First off, I can't help you. However, I can join in your grief in that I also had a typed document that after scanning and OCR-ing also had dreadful results. Parts were so bad it was eaiser to retype them than to repair the text.
Other than to rasis my hand and say "Me Too," was curious as to what typewriter did the original? The original that I was dealing with used the Courier font. Was yours a Selectric where you could change the font ball?
Anyhow, good luck to all. I find it interesting that when processing text in a document, manual typing text seems to work less well than other kinds of text on paper. Curious.
Thank you for reporting the issue. Have you started facing this issue recently?
Can you please tell us if it is specific to some font or a file? If possible, can you please share the input and output files with us so that we can take a look into the issue and provide you the better experience with our services.
Thanks and Regards,
Software Engineer II
Adobe Acrobat Team
We had a similar example about a year ago.
Found that the text (or portions of the text) had kerning/tracking applied, and it probably was introduced by Acrobat's OCR utility, attempting to mimic/represent the visual appearance of the original scanned text.
Adobe, please check your utility: it should not be adding tracking/kerning/letterspacing to any text during the OCR process.
We corrected the resulting Word file by removing all manual overrides at the character level.

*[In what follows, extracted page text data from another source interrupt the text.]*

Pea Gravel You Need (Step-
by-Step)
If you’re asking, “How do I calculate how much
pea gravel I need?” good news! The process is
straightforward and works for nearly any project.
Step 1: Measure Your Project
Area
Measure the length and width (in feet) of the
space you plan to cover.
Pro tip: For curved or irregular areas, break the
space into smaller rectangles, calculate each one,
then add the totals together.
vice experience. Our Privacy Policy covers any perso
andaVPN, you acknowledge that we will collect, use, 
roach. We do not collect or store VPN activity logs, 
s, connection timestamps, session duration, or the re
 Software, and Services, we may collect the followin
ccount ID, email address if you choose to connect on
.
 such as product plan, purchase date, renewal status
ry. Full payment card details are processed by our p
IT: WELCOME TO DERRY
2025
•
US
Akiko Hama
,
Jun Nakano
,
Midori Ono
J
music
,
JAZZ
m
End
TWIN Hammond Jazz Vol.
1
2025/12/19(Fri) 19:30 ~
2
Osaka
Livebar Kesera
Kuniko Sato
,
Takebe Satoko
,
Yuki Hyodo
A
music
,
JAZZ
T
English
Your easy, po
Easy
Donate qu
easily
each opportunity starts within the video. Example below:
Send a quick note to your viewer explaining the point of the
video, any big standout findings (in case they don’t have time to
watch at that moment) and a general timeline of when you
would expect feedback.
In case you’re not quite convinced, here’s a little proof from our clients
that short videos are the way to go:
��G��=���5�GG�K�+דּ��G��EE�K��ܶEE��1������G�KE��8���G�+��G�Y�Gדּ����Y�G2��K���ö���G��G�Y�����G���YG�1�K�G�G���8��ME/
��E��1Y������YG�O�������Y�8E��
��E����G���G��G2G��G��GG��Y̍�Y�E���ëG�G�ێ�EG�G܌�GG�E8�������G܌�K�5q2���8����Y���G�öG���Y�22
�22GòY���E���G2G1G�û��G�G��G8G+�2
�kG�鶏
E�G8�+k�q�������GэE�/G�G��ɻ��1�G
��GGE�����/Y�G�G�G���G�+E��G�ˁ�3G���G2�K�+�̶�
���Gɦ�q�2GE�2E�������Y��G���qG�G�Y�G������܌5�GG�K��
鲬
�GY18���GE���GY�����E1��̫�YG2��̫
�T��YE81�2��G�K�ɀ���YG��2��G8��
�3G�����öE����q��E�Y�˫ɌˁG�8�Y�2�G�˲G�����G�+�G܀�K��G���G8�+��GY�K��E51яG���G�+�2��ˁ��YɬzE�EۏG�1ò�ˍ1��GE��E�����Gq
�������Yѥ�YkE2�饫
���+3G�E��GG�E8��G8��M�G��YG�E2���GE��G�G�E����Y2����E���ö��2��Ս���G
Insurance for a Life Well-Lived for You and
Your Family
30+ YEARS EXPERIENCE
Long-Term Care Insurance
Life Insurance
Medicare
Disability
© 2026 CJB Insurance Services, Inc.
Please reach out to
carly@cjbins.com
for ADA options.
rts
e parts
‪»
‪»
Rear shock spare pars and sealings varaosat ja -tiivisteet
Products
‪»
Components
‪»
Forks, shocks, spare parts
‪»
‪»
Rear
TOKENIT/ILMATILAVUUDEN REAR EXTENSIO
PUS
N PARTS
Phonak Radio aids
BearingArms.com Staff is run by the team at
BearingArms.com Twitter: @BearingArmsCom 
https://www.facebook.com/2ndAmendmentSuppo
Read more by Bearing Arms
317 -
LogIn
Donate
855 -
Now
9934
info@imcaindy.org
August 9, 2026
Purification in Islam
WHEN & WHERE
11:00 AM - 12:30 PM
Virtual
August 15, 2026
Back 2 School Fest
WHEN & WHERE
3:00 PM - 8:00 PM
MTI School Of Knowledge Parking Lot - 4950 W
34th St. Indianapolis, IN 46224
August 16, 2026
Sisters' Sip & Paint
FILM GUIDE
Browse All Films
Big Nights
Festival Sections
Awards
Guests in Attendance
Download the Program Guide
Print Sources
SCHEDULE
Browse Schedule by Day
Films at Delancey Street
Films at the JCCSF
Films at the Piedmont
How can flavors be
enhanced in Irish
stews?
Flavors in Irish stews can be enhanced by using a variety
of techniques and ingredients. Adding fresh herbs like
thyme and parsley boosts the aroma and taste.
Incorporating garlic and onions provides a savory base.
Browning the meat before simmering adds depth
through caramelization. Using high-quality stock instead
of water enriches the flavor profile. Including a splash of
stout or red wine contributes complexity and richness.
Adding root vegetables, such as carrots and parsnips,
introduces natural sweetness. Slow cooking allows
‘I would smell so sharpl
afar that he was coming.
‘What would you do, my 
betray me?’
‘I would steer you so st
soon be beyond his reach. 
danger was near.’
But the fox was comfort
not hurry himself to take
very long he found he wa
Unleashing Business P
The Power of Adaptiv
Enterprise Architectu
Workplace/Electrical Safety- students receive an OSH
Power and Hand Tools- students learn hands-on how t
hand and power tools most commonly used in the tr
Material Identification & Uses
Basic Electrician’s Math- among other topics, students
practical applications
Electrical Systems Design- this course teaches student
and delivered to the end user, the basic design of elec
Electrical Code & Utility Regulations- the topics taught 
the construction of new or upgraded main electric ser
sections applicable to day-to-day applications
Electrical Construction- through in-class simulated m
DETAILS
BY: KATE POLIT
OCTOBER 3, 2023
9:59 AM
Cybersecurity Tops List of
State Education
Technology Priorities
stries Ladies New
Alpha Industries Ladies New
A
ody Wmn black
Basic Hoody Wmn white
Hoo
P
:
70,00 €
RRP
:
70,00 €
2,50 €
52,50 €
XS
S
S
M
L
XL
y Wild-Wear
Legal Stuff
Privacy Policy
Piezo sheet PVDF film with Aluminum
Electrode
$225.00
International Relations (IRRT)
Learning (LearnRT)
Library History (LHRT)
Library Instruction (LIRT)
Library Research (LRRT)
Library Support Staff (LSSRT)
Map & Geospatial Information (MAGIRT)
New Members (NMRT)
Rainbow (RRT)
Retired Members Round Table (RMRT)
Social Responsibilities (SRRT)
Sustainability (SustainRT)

Two ways to do that in Word/Windows (Mac-ers, only the second method is available in Word/Mac):
Hope this helps.
Interesting approach, good to know for the future.
What I did was to save the documents as straight, unformatted text ( .txt) that removed ALL formatting, including the page breaks so that importing that back into Word for subsequent formatting and correcting all of the OCR errors.
Saving to .txt format (ascii text) often does the trick on this type of legacy formatting.
But not always.
We've found ascii retains and passes through some deep formatting, like mail merge codes and section breaks.
So give .txt a try, and if that doesn't completely strip the file down to its pure content, you'll have to do more extensive stripping. It's one reason why we keep a copy of Corel WordPerfect on one of our computers: its Reveal Codes utility is a lifesaver! (FYI, Corel is now Alludo.)
Interesting. Unfortunately I am not sure one can find WordPerfect any more for the Mac. I wonder if BBEdit (by BareBones Software) might also be a viable option. I can't check right now as I'm on holiday and am away from my computer with all of the software that I normally have access to. (I'm using my wife's laptop right now.)
When I get back in early Oct I'll see what BBEdit can do with those issues.
Thanks for the thumbs up on this issue, I didn't know that.
its not helpful..